WHAT THE EXERCISE ASKS — Set down each line from the start of the material exactly, please, up to and including the one that contains "of hepatocellular carcinoma".
##### LISTED RECORDS
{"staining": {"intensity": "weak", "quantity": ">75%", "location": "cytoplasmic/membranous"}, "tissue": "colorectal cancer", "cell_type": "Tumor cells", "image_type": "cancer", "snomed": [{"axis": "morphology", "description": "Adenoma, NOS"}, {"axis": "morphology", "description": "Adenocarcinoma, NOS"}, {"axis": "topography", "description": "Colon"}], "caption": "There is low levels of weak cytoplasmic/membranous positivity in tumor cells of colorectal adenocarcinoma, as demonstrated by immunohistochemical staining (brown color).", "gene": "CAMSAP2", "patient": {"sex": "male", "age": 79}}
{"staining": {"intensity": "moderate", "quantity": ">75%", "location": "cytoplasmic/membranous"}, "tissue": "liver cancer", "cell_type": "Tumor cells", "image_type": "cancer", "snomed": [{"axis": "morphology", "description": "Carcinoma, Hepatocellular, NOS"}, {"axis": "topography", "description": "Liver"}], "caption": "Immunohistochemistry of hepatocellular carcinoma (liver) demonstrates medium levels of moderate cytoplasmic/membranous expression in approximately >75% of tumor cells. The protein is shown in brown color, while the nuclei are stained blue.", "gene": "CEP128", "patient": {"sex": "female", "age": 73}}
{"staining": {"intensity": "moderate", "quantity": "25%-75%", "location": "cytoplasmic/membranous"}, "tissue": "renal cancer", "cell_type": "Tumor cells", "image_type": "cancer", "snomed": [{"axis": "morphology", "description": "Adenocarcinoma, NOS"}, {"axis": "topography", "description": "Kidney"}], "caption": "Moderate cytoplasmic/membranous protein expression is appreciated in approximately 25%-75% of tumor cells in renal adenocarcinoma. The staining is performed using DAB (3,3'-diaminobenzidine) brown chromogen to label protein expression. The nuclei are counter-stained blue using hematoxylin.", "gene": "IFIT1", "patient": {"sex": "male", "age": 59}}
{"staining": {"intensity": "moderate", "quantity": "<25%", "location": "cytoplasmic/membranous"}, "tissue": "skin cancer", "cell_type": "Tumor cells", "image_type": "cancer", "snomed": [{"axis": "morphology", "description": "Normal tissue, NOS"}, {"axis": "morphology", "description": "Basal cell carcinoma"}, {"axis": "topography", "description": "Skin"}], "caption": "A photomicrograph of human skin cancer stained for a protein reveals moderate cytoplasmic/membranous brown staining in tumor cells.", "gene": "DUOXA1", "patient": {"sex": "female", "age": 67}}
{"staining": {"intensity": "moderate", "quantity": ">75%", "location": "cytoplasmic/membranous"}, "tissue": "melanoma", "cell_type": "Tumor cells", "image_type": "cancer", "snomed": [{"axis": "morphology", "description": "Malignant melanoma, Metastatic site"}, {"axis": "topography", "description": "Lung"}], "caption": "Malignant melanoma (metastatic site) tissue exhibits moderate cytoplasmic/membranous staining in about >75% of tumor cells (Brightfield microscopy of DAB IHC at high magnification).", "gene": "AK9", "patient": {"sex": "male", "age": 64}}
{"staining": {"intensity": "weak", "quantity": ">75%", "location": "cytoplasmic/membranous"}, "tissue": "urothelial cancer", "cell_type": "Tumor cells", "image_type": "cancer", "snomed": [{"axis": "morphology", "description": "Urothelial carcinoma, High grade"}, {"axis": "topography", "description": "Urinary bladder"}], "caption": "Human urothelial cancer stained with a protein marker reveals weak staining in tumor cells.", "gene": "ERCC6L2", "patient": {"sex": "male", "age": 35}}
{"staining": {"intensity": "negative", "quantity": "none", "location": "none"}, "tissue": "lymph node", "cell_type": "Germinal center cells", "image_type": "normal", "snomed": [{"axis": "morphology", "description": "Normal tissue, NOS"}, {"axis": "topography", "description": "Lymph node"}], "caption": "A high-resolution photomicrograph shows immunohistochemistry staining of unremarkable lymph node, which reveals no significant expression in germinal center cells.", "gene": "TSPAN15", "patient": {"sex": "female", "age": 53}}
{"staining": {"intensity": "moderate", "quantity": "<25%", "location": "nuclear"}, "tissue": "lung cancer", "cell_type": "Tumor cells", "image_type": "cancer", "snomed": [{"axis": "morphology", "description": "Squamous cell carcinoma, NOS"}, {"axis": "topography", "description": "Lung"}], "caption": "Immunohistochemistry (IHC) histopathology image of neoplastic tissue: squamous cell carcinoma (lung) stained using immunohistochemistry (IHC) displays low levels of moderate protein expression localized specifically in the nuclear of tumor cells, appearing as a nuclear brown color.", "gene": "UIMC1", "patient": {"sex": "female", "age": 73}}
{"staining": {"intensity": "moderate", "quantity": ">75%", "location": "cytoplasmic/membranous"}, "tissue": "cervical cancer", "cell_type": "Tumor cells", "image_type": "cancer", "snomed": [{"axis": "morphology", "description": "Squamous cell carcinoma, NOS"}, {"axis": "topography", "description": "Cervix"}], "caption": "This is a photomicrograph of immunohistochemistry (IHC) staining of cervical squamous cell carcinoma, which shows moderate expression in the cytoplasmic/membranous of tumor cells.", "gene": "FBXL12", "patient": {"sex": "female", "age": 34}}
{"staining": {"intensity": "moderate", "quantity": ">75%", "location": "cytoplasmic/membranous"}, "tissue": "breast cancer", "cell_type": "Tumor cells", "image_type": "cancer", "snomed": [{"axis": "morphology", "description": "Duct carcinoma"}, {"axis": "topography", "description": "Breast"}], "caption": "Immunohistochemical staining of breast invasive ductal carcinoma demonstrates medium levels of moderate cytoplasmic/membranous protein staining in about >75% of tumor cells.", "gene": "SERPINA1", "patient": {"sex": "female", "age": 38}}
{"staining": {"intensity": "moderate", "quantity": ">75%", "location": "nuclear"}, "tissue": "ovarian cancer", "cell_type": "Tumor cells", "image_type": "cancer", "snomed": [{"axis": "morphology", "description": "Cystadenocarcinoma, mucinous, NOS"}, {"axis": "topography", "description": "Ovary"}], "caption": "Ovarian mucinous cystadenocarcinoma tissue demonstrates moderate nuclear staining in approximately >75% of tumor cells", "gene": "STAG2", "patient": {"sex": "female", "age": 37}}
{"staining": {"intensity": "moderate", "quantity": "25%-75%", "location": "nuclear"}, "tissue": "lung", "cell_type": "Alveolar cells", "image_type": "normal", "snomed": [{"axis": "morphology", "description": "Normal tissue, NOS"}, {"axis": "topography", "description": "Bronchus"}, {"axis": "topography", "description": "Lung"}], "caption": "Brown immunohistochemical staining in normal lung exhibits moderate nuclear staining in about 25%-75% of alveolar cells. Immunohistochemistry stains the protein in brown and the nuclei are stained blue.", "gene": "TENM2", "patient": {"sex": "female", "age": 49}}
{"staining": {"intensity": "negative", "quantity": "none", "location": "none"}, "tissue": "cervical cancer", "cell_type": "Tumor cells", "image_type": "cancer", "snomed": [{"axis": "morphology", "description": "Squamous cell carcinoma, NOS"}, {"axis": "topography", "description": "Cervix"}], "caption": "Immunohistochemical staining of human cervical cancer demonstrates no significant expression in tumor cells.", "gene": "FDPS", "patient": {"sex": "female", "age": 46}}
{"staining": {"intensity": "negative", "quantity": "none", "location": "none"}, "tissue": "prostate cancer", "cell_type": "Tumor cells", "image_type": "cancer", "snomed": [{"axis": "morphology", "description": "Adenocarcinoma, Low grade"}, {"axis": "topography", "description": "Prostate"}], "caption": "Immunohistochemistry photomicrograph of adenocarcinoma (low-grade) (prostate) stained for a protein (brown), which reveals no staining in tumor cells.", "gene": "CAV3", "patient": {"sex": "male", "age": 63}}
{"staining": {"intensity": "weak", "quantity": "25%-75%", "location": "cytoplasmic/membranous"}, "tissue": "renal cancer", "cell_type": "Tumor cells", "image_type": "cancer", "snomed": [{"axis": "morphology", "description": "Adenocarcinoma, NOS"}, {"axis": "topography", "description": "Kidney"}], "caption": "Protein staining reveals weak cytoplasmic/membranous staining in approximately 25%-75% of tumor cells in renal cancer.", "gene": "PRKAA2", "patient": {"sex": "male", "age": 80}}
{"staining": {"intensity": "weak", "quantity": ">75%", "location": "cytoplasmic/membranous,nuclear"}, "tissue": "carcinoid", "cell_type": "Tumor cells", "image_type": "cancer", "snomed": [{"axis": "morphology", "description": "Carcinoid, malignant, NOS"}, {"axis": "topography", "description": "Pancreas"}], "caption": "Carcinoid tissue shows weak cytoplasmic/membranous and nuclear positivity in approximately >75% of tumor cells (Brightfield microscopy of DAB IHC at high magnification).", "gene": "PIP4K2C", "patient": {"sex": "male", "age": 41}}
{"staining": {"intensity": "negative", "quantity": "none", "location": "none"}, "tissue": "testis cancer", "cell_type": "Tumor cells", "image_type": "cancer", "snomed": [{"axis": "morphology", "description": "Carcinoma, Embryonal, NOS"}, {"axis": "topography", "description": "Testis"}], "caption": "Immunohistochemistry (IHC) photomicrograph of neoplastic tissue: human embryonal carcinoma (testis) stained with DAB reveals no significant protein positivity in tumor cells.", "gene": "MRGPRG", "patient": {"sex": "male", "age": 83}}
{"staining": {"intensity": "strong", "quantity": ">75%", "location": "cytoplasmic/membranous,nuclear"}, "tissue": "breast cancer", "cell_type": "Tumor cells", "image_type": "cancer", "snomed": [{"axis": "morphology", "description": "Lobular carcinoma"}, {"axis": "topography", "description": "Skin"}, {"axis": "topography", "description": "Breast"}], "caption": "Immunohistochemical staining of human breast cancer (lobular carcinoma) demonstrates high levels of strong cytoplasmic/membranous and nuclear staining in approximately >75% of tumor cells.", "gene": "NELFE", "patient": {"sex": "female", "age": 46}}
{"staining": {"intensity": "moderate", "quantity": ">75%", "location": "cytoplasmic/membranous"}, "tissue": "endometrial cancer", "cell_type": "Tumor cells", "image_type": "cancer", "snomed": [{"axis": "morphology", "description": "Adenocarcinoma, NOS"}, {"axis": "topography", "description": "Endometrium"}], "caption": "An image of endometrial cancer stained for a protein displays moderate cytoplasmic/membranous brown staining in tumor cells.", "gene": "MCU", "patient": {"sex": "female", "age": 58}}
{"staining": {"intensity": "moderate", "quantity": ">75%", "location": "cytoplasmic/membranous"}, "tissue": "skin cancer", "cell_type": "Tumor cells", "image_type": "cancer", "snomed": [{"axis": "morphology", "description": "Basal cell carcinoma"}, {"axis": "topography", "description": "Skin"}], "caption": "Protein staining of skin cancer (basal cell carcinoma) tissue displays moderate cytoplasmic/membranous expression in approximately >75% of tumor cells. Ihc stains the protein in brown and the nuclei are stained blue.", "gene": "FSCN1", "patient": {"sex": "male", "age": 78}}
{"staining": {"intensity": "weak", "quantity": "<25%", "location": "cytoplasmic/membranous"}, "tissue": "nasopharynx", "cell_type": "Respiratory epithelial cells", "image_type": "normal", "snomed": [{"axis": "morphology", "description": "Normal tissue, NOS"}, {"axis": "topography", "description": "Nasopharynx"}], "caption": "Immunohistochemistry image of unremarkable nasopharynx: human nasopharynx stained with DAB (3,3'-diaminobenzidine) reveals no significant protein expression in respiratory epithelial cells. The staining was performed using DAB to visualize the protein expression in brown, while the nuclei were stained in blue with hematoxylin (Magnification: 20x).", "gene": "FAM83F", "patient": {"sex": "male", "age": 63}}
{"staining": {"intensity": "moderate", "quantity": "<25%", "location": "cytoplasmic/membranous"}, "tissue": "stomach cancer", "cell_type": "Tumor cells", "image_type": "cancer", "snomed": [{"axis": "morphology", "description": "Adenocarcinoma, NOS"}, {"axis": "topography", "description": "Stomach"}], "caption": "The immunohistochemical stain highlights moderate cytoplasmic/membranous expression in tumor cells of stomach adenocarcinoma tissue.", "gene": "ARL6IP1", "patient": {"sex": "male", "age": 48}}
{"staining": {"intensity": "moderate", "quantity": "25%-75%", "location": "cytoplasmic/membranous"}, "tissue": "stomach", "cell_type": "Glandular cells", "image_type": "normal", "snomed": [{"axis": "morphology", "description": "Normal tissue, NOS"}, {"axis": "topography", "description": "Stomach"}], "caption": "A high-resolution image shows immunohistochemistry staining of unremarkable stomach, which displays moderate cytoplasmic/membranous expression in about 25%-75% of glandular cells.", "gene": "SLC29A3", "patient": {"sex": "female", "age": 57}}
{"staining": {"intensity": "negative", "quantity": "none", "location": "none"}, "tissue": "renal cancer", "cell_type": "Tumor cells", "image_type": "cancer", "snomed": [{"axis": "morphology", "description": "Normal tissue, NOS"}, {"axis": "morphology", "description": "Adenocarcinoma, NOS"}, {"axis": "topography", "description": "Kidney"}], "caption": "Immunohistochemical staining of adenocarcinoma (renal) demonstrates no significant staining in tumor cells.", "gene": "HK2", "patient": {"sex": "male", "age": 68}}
##########
RESPONSE BELOW —
{"staining": {"intensity": "weak", "quantity": ">75%", "location": "cytoplasmic/membranous"}, "tissue": "colorectal cancer", "cell_type": "Tumor cells", "image_type": "cancer", "snomed": [{"axis": "morphology", "description": "Adenoma, NOS"}, {"axis": "morphology", "description": "Adenocarcinoma, NOS"}, {"axis": "topography", "description": "Colon"}], "caption": "There is low levels of weak cytoplasmic/membranous positivity in tumor cells of colorectal adenocarcinoma, as demonstrated by immunohistochemical staining (brown color).", "gene": "CAMSAP2", "patient": {"sex": "male", "age": 79}}
{"staining": {"intensity": "moderate", "quantity": ">75%", "location": "cytoplasmic/membranous"}, "tissue": "liver cancer", "cell_type": "Tumor cells", "image_type": "cancer", "snomed": [{"axis": "morphology", "description": "Carcinoma, Hepatocellular, NOS"}, {"axis": "topography", "description": "Liver"}], "caption": "Immunohistochemistry of hepatocellular carcinoma (liver) demonstrates medium levels of moderate cytoplasmic/membranous expression in approximately >75% of tumor cells. The protein is shown in brown color, while the nuclei are stained blue.", "gene": "CEP128", "patient": {"sex": "female", "age": 73}}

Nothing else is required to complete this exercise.